Durante muito tempo, os homens modernos desprezaram os mitos e as religiões do povo primitivo. Achavam que todo homem que não vivesse dentro de uma sociedade moderna não devia ser levado "a sério".

Entendiam sua religião, seus ritos, apenas como uma maneira primitiva de "botar para fora" as suas angústias e medos diante de uma natureza desconhecida e, por isso, ameaçadora.

Demorou muito para que os historiadores e outros pesquisadores de nossa época percebessem que o homem primitivo, associando os seus conhecimentos práticos, culto aos antepassados e magia, exprimiam um conhecimento sobre a sua realidade, os homens e a natureza.

Foi muito difícil para o homem moderno entender que podia aprender muito com as crenças e mitos do homem primitivo. Foi difícil perceber que, para entender como viviam, era preciso entender a fundo sua religião. Esta tarefa foi muito dificultada pelos países que exploravam os povos que viviam em uma organização social igualitária, seja na América, seja na África. Estes justificavam sua dominação, dizendo que todas as manifestações destes grupos eram selvagens, primitivos, ignorantes, incapazes de construírem por si só o seu caminho. Por outro lado, os pesquisadores e outros cientistas, que não aceitavam a dominação e exploração exercida contra estes grupos, na tentativa de denunciar os "civilizados" e mostrar que estes não passavam de exploradores, e que seu único interesse em relação a estas comunidades era utilizá-las para se enriquecer cada vez mais, acabavam por cair em outro extremo: analisavam a vida social e política destes grupos como sendo um verdadeiro paraíso! Sem problemas, conflitos ou injustiças, e que tudo de errado, que quebrava a harmonia perfeita dos povos primitivos, tinha sido trazido pelo invasor.

Ora, jamais existiu uma sociedade assim, sem conflitos!

É importante lembrar que se, por um lado, as crenças representavam conhecimentos sobre a realidade que permitiam ao homem relacionar-se com a natureza e entre, por outro lado, algumas crenças e ritos, por estarem ligados a contradições sociais profundas, ou a alguns fenômenos naturais que atemorizavam aos homens, ao invés de permitir que o homem cada vez mais ultrapassasse os desafios que surgiam, o impediam, colocando regras respeitadas muitas vezes pelo medo, que o homem aceitava sem jamais questioná-las.

Os mitos e crenças de que falamos, são formas que o homem primitivo encontrou para explicar, regular e manter o seu mundo. O mundo do homem primitivo. Neste tipo de sociedade, onde não há a exploração do homem pelo homem, e a divisão do trabalho está pouco desenvolvida, as explicações que os homens fazem do seu mundo estão ligadas à sua vida.
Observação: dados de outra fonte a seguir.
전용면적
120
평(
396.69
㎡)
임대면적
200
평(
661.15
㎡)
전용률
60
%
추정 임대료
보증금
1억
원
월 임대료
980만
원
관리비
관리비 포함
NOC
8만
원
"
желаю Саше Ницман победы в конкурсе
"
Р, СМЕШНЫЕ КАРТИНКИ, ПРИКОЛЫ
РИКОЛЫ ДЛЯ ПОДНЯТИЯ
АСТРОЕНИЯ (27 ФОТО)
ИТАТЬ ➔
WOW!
Não há separação entre o trabalho e a cultura, o trabalho e o prazer etc. Mas todos os homens procuram explicar o mundo em que vivem. E a maneira pela qual constroem esta explicação vai variar de época para época. As ideias que os homens produzem, as explicações do mundo que elaboram, estão ligadas à sua atividade material, à sua maneira pela qual o homem se organiza para sobreviver na sua relação com outros homens.
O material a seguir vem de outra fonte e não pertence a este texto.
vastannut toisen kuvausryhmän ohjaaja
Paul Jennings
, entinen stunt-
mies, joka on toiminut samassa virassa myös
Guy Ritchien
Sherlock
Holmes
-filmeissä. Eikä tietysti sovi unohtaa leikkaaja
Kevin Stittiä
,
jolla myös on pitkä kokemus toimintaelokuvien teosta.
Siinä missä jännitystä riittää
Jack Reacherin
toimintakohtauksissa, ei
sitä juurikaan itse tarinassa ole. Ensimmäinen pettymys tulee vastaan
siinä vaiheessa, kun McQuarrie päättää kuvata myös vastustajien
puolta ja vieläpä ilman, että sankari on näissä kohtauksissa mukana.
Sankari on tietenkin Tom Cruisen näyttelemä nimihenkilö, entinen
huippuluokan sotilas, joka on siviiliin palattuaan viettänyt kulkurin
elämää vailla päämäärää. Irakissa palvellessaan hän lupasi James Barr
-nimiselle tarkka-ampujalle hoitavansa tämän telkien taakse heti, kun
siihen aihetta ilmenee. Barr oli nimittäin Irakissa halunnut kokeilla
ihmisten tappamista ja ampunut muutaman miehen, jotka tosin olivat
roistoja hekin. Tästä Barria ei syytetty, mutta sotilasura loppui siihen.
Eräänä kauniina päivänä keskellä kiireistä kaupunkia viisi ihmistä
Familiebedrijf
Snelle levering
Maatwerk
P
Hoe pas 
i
Com o surgimento da sociedade de classes, e a divisão entre os que produzem e os que não produzem, a unidade entre o pensar/saber e fazer vai aos poucos desaparecendo.

"A produção de ideias, de representações e da consciência está em primeiro lugar, direta e intimamente ligada à atividade material e ao comércio material dos homens; é a linguagem da vida real".

"As ideias da classe dominante são ideias dominantes em cada época; em outros termos, a classe que exerce o poder material dominante na sociedade é, ao mesmo tempo, seu poder espiritual dominante. A classe que tem à sua disposição os meios para a produção material dispõe com isso, ao mesmo tempo, dos meios para a produção espiritual".

A classe dominante tem de "representar" os seus interesses como os interesses de todos os membros da sociedade - tem de dar às suas ideias a forma de universalidade e representá-las como as únicas racionais e válidas.

Às ideias, à moral, à religião, aos costumes etc chamamos de ideologia.

A ideologia faz com que as ideias expliquem as relações sociais e políticas, tornando impossível perceber que tais ideias só são explicáveis pela própria forma de sociedade e da política.

BARBOSA, Leila Maria Alvarenga; MANGABEIRA, Wilma Colonia. A incrível história dos homens e suas relações sociais. Petrópolis: Vozes, 1989. p. 52-5.